Delegates attending the annual meetings of the International Monetary Fund (IMF) and the World Bank this week in Washington D.C. are receiving free thermometers as a precaution against the deadly Ebola virus.
While delegates are highly unlikely to catch Ebola during the meetings, the thermometers do serve as a fitting metaphor for the poor health of the global economy.
In the words of IMF Managing Director Christine Lagarde, the global economy is at an “inflection point”: world leaders can either muddle along in acceptance of sub-par growth – a “new mediocre” – or implement bold policies to accelerate growth, increase employment and achieve a “new momentum”.

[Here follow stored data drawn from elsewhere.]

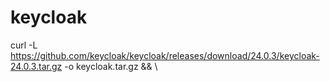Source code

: # keycloak


curl -L https://github.com/keycloak/keycloak/releases/download/24.0.3/keycloak-24.0.3.tar.gz -o keycloak.tar.gz && \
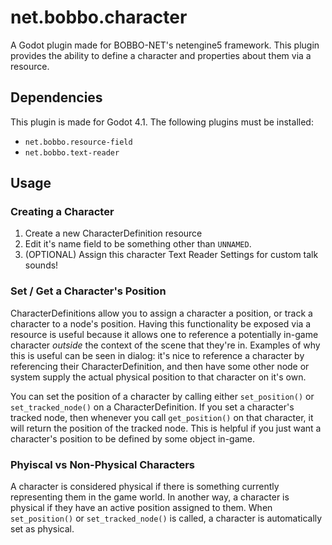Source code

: # net.bobbo.character

A Godot plugin made for BOBBO-NET's netengine5 framework.
This plugin provides the ability to define a character and properties about them via a resource.

## Dependencies

This plugin is made for Godot 4.1. The following plugins must be installed:

- `net.bobbo.resource-field`
- `net.bobbo.text-reader`

## Usage

### Creating a Character

1. Create a new CharacterDefinition resource
2. Edit it's name field to be something other than `UNNAMED`.
3. (OPTIONAL) Assign this character Text Reader Settings for custom talk sounds!

### Set / Get a Character's Position

CharacterDefinitions allow you to assign a character a position, or track a character to a node's position. Having this functionality be exposed via a resource is useful because it allows one to reference a potentially in-game character *outside* the context of the scene that they're in. Examples of why this is useful can be seen in dialog: it's nice to reference a character by referencing their CharacterDefinition, and then have some other node or system supply the actual physical position to that character on it's own.

You can set the position of a character by calling either `set_position()` or `set_tracked_node()` on a CharacterDefinition. If you set a character's tracked node, then whenever you call `get_position()` on that character, it will return the position of the tracked node. This is helpful if you just want a character's position to be defined by some object in-game.

### Phyiscal vs Non-Physical Characters

A character is considered physical if there is something currently representing them in the game world. In another way, a character is physical if they have an active position assigned to them. When `set_position()` or `set_tracked_node()` is called, a character is automatically set as physical.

For many delegates, the biggest disappointment this year has been slowing growth in several emerging markets
The IMF has lowered its forecast for global growth to a mediocre 3.3 per cent in 2014 – the same as 2013 – rising to 3.8 per cent in 2015.
For many delegates here in Washington this week, the biggest disappointment this year has been slowing growth in several emerging markets.
Although emerging economies will continue to account for the lion’s share of global growth, countries such as China, India, Brazil are adjusting to a lower growth potential, and the momentum seen over the past decade is clearly missing.
Banks are adjusting to a new normal
Attention this week invariably turned to the financial sector with the key question being whether banks are in a good place to support a global recovery. The evidence is mixed. In both advanced and emerging economies, banks are adjusting to a new normal in terms of the global regulatory landscape.
Federal Reserve Board Governor Dan Tarullo, speaking at an event organised by the Bretton Woods Committee, made it clear that the US would continue to push for higher standards than the internationally agreed thresholds, because of the systemic nature of the country’s financial sector.
This was met by grumbling by emerging-market representatives, who feel it is unfair that that their banks are being required to meet tough US and European standards when they had no hand in the global financial crisis.
Many emerging market banks are better capitalised than their western counterparts but face extra-territorial action from Brussels and Washington D.C. under the ostensible objective of pursuing global standards.
Global economic recovery might be mediocre but this is not detracting policymakers and the private sector from dealing with a humanitarian crisis
Free thermometers notwithstanding, much of the talk at the IMF meeting has been about helping vulnerable West African nations with economic support to tackle the Ebola crisis. The IMF is providing USD130 million in emergency financial assistance to the three countries most affected: Guinea, Liberia, and Sierra Leone.
The World Bank and other donors are also stepping up support in a powerful demonstration of the positive aspects of multilateralism.
The global economic recovery might be mediocre but this is not detracting policymakers and the private sector from throwing their full weight into dealing with a humanitarian crisis.